Main content

## Tests about a population proportion

# Conditions for a z test about a proportion

AP.STATS:

VAR‑6 (EU)

, VAR‑6.F (LO)

, VAR‑6.F.1 (EK)

## Video transcript

- [Instructor] Jules works on
a small team of 40 employees. Each employee receives an annual rating, the best of which is exceeds expectations. Management claimed that 10%
of employees earn this rating, but Jules suspected it
was actually less common. She obtained an anonymous
random sample of 10 ratings for employees on her team. She wants to use the sample
data to test her null hypothesis that the true proportion is 10% versus her alternative hypothesis
that the true proportion is less than 10%, where p is
the proportion of all employees on her team who earned
exceeds expectations. Which conditions for
performing this type of test did Jules' sample meet? And when they're saying which conditions, they are talking about
the three conditions, the random condition,
the normal condition, and we've seen these before,
and the independence condition. So I will let you pause the video now and try to figure this out on your own and then we will review
each of these conditions and think about whether
Jules' sample meets the conditions that we need to feel good about some of our significance testing.
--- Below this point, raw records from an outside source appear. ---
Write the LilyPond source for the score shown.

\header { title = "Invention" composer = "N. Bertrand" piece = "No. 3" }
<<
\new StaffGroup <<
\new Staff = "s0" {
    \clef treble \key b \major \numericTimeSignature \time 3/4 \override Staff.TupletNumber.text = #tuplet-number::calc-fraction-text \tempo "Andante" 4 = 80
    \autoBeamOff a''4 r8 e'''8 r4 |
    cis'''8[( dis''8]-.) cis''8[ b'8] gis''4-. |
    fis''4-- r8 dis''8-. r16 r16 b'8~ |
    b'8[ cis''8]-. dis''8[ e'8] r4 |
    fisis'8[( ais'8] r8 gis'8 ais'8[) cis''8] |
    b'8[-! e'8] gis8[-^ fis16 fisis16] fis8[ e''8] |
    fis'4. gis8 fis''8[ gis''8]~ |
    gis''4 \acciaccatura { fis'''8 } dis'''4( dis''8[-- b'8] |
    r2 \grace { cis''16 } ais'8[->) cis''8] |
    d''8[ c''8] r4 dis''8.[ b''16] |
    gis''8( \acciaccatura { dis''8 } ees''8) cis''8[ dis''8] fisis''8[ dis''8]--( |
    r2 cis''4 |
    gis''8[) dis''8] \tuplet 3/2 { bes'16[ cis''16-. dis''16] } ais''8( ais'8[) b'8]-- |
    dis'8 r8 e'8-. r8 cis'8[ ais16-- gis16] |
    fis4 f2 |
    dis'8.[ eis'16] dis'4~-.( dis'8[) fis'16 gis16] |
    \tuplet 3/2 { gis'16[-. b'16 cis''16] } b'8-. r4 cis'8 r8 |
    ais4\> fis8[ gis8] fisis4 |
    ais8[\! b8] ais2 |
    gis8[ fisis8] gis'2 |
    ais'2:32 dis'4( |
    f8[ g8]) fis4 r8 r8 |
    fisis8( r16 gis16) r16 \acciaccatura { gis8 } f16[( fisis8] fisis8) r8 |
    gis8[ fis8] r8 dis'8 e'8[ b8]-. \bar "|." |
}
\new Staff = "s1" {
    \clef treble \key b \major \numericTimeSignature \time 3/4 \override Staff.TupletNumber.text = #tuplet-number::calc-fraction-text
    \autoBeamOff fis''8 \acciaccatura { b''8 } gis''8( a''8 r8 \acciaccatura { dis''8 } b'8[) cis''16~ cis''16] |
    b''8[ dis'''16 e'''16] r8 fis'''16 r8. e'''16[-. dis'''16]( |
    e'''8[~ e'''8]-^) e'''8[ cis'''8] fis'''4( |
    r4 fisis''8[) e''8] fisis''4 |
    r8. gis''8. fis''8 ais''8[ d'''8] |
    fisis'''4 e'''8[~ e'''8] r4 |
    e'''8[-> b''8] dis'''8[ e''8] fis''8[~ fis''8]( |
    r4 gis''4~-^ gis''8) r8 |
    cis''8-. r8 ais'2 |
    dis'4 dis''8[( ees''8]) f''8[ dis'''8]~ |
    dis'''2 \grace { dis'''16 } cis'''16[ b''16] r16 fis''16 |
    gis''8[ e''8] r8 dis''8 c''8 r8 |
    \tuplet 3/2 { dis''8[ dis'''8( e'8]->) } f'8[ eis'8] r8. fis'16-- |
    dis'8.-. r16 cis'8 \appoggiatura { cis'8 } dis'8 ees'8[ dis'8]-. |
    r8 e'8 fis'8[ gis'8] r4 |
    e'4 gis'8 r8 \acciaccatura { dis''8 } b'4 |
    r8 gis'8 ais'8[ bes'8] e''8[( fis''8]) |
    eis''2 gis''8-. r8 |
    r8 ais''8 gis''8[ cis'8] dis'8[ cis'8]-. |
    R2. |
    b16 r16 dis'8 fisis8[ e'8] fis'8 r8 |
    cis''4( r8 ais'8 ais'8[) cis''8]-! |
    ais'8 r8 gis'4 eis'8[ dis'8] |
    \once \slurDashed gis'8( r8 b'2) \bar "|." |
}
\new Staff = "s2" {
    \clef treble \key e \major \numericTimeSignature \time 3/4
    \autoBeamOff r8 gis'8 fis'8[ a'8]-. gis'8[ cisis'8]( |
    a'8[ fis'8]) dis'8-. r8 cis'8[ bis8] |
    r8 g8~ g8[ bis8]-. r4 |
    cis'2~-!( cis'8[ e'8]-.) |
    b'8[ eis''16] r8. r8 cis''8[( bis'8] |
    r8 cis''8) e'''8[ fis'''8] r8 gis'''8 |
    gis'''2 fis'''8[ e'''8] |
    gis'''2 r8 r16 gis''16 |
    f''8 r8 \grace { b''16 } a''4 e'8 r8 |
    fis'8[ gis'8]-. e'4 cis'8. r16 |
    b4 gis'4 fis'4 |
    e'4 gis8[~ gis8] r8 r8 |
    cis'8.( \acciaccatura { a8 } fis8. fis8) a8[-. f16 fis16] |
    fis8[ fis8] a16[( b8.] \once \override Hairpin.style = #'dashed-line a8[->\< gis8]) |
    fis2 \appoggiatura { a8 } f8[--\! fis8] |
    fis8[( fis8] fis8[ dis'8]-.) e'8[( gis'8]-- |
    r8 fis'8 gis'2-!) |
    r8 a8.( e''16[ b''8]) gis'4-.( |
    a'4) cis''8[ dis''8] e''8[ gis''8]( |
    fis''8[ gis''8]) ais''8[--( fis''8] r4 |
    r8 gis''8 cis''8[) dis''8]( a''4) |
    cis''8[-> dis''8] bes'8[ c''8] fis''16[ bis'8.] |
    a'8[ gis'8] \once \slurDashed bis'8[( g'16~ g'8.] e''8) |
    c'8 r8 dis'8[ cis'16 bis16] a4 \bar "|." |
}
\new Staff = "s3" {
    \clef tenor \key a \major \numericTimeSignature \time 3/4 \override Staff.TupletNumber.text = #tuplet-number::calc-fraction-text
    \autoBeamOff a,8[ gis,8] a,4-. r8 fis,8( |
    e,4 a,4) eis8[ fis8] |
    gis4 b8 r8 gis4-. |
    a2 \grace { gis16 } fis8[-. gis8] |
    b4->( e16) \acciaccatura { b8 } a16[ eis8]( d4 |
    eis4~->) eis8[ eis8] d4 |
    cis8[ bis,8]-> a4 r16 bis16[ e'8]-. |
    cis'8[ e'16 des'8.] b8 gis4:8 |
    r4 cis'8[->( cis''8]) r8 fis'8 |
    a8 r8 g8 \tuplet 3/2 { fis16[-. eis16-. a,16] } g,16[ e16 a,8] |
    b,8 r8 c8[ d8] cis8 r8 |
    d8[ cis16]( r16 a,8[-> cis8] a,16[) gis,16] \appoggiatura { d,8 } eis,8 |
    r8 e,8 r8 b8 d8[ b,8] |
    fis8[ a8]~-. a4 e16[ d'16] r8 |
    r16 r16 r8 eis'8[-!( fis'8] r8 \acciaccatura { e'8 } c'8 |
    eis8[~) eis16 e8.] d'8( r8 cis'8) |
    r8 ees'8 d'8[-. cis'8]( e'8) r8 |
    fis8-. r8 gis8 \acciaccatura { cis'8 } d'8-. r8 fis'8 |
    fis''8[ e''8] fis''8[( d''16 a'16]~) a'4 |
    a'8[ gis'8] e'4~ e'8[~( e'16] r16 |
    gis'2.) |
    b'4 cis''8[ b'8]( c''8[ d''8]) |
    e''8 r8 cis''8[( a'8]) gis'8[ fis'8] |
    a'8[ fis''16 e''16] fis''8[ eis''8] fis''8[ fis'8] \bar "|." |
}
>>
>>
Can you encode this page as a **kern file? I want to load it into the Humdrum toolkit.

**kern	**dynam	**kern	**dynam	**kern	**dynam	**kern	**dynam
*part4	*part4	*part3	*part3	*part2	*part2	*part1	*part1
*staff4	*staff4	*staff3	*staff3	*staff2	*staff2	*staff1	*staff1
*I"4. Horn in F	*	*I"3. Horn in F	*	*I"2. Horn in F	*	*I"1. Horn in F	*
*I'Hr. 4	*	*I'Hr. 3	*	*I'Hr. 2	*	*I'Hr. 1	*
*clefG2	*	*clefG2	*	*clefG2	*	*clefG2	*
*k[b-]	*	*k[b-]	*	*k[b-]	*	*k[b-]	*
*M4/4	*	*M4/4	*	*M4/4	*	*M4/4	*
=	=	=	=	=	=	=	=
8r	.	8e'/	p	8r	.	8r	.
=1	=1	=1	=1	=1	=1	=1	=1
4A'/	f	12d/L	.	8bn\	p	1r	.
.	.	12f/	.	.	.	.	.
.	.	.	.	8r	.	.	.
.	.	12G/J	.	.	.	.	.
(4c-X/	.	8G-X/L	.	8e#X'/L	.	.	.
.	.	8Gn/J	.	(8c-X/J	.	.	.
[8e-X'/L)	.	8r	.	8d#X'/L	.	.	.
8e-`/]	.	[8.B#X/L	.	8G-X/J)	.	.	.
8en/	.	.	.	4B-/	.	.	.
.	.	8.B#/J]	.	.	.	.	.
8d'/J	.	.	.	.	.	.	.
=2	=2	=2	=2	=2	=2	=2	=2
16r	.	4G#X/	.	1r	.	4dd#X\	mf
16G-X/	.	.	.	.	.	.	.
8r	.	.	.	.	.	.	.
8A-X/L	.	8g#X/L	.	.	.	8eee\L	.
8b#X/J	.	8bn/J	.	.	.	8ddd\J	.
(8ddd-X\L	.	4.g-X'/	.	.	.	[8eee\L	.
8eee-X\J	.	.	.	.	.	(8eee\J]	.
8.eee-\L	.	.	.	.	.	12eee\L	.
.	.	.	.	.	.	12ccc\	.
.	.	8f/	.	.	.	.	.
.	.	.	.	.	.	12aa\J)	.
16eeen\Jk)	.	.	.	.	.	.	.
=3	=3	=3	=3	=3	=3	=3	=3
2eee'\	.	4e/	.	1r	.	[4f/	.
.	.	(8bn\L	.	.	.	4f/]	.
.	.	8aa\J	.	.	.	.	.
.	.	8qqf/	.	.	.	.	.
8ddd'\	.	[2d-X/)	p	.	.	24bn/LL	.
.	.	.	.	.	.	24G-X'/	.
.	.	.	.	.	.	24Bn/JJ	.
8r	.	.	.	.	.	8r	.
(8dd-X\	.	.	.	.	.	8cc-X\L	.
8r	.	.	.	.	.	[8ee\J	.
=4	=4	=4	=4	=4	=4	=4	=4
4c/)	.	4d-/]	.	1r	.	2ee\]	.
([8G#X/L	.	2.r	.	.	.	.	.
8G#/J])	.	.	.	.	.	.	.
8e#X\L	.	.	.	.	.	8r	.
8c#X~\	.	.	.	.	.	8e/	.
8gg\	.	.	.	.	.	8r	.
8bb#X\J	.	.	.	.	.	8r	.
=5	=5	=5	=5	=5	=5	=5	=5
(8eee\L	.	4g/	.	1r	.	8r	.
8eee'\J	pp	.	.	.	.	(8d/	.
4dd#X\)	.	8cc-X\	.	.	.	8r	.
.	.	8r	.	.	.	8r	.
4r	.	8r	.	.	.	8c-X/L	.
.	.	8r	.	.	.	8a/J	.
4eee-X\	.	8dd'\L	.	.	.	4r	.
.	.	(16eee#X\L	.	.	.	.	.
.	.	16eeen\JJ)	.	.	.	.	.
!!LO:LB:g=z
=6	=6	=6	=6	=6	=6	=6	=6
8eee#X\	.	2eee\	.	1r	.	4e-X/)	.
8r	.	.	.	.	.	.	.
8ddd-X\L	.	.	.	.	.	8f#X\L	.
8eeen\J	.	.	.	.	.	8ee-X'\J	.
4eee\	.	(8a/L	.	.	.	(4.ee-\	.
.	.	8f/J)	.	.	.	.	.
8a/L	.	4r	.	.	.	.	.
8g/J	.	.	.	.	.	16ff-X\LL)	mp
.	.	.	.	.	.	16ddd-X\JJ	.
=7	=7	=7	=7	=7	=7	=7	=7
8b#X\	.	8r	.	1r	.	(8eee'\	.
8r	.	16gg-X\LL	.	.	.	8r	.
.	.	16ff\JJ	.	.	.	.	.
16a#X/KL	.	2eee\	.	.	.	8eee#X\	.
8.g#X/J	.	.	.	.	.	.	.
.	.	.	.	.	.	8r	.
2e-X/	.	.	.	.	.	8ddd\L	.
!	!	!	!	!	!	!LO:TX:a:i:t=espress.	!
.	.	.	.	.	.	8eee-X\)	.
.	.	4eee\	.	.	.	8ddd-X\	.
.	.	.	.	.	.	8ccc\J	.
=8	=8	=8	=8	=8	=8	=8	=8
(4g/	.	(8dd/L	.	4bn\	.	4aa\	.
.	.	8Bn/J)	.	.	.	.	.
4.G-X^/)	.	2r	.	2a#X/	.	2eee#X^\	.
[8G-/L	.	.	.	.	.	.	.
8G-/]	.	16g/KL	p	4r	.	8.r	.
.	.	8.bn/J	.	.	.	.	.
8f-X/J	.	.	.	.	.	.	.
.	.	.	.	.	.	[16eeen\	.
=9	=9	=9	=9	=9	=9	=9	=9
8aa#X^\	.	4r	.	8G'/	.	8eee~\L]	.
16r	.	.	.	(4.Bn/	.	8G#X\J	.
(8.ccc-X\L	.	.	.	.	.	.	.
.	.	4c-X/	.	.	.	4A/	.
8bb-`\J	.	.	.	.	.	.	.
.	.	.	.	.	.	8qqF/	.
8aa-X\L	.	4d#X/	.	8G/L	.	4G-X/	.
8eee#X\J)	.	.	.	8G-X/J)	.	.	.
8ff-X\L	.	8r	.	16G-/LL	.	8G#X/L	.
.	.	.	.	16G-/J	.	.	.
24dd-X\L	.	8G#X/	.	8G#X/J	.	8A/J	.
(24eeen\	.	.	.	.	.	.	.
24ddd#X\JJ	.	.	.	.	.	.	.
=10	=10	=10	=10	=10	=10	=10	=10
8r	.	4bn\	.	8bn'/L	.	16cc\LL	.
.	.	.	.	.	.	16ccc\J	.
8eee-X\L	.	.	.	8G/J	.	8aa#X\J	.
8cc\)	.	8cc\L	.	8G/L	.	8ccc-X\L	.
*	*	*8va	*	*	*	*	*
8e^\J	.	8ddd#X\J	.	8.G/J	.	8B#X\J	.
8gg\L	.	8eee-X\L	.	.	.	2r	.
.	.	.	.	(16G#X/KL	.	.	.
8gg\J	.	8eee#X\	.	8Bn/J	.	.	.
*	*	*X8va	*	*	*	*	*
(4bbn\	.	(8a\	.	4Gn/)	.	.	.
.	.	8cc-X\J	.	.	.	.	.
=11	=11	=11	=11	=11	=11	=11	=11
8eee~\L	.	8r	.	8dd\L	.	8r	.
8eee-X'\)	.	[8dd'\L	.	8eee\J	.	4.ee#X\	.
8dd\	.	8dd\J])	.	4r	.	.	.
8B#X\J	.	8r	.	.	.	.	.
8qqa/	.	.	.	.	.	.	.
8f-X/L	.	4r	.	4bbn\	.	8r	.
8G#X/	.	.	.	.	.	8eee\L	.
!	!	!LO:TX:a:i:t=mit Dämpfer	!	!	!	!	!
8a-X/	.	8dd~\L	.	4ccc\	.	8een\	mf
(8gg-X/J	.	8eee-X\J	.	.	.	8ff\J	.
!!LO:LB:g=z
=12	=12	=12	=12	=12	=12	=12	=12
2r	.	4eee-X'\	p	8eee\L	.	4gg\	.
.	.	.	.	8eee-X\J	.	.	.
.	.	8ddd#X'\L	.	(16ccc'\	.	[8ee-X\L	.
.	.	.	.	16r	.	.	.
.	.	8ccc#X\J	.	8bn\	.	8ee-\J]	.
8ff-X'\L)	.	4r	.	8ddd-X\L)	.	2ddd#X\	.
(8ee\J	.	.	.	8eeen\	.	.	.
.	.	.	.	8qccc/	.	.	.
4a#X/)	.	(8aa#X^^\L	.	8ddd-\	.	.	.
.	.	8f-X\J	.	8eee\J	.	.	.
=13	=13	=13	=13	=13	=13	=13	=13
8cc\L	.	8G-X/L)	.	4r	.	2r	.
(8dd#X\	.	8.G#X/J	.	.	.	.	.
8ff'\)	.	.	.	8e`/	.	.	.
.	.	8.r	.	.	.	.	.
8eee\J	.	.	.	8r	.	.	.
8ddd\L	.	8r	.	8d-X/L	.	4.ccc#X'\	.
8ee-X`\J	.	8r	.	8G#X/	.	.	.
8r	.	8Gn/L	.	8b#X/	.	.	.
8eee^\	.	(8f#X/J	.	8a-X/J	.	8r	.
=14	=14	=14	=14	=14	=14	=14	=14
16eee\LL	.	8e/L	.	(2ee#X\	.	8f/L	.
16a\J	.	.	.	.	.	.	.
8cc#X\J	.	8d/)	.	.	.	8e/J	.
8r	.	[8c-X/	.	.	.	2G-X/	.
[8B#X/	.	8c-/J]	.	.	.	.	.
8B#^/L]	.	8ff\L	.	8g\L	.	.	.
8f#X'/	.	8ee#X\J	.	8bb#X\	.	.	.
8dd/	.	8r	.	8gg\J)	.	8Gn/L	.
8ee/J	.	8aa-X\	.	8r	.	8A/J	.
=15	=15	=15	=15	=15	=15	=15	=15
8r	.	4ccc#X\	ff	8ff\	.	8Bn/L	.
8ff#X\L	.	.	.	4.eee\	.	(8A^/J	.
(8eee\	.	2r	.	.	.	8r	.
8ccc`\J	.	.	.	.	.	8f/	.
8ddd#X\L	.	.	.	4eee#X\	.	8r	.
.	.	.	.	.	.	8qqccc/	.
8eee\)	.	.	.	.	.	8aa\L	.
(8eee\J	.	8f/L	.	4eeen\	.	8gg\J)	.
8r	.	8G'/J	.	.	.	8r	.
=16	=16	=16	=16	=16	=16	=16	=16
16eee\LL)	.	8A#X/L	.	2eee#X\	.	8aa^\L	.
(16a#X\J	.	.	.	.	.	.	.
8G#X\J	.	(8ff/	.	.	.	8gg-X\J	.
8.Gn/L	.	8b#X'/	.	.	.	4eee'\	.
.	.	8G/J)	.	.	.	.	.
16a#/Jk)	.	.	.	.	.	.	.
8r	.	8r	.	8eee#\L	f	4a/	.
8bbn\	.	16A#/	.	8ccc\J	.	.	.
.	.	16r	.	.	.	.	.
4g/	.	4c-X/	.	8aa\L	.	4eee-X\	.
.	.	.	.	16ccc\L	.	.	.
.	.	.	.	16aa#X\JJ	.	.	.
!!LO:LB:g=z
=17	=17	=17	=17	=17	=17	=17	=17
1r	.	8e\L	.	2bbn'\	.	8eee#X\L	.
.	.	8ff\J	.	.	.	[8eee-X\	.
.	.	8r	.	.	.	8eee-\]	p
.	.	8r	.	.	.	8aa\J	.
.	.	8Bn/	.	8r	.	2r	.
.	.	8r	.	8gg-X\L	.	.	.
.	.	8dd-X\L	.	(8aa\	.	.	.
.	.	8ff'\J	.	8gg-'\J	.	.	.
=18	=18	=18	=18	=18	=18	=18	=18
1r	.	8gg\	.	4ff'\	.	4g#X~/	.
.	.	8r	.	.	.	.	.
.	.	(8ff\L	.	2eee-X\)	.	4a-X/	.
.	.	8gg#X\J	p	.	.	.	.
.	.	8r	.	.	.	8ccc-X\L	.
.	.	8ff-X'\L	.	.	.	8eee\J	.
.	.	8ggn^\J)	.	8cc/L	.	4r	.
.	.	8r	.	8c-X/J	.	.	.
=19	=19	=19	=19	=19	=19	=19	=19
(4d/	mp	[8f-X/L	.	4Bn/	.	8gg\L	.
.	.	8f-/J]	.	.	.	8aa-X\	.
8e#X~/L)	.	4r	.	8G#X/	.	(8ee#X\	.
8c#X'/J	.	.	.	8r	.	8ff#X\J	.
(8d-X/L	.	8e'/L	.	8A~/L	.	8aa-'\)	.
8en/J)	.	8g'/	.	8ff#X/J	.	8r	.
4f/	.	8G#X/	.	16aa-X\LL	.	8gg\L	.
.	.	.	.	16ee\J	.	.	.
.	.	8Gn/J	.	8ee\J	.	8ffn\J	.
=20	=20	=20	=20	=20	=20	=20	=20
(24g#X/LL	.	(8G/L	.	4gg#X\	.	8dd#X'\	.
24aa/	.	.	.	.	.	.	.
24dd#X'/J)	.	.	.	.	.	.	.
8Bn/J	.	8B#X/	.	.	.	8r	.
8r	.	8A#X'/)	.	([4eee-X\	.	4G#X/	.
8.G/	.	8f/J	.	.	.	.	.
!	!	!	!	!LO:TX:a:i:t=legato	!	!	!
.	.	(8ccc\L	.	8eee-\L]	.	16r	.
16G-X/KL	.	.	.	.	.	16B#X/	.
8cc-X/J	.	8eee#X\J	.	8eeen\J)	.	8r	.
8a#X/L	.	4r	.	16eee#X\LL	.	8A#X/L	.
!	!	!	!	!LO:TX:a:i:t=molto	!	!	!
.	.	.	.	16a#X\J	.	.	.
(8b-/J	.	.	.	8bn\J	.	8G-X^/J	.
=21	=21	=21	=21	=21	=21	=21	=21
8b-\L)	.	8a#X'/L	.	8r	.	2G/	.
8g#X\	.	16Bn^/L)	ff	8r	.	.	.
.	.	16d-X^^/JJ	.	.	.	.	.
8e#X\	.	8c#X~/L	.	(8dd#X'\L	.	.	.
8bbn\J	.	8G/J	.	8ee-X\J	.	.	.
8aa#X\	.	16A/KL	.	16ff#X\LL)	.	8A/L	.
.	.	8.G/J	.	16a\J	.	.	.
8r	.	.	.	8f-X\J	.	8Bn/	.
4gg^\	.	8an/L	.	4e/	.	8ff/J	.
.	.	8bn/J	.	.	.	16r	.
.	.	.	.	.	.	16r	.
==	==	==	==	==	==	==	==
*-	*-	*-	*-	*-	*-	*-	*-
All right, now let's work
through this together. So let's just remind ourselves
what we're going to do in a significance test. We have our null hypothesis. We have our alternative hypothesis. What we do is we look at the population. The population size, there's
40 employees on staff at this company. We take a sample, in Jules' case she took
a sample size of 10, and then we calculate a sample statistic, in this case it is a sample proportion which is equal to, let's
just call it p hat sub one. And then we want to calculate a p-value. And just as a bit of review,
a p-value is the probability of getting a result at
least as extreme as this one if we assume our null hypothesis is true. And in this particular
case, because she suspects that not 10% are getting
the exceeds expectations, this would be the probability
of your sample statistic being less than or equal to the
one that you just calculated for a sample size of n equals 10, given that your null hypothesis is true. And if this p-value is less than your predetermined
significance level, maybe that's 5% or 10%, but you'd want to decide
that ahead of time, then you would reject your null hypothesis because this, the probability
of getting this result, seems pretty low, in which case it would suggest the alternative. But then if the p-value
is not less than this, then you wouldn't be able to
reject the null hypothesis. But the key thing, and
this is what this question is all about, in order to feel
good about this calculation, we need to make some assumptions about the sampling distribution. We have to assume that
it's reasonably normal, that it can actually be used
to calculate this probability, and that's where these
conditions come into play. The first is the random condition, and that's that the data
points in this sample were truly randomly selected. So pause this video. Did she meet the random condition? Well, it says she obtained
an anonymous random sample of 10 ratings of employees on her team. They don't say how she did
it, but we'll take their word for it that it was an
anonymous random sample, so she meets the random condition. Now what about the normal condition? The normal condition tells
us that the expected number of successes, which
would be our sample size times the true proportion,
and the number of failures, sample size times one minus p, need to be at least equal to 10. So they need to be greater
than or equal to 10. Now what are they for
this particular scenario? Well, n is equal to 10, and our true proportion,
remember we're going to assume when do the significance test, we assume the null hypothesis is true, and the null hypothesis tells us that our true proportion is 0.1. So this is 0.1, this is
one minus 0.1 which is 0.9. Well, 10 times 0.1 is one,
so that's not greater than or equal to 10. So just off of that, we don't
meet the normal condition. But even the second one,
10 times 0.9 is nine. That's also not greater
than or equal to 10, so we don't meet this normal condition. We can't feel good that
the sampling distribution is roughly normal,
which we normally assume when we're trying to make
this type of calculation. And then last but not least, independence. Independence is to feel good
that each of the data points in your sample are independent. The results of whether they
are a success or a failure is independent of each other. Now if she was surveying
these people with replacement, if each data point was with replacement, you would definitely meet
this independence condition. But she didn't do it with replacement, but there's another way to go about it. You could use your 10% rule. If your sample size is less than 10% of the population size, then it's okay, it's
considered roughly okay, that you didn't do it with replacement. But her sample size here is
25%, clearly greater than 10%, and so she does not meet the
independence condition either. And so if she went and
tried to calculate this, assuming a indicative
sampling distribution that is roughly normal,
I would not feel so good about her results 'cause she didn't meet two of these three conditions.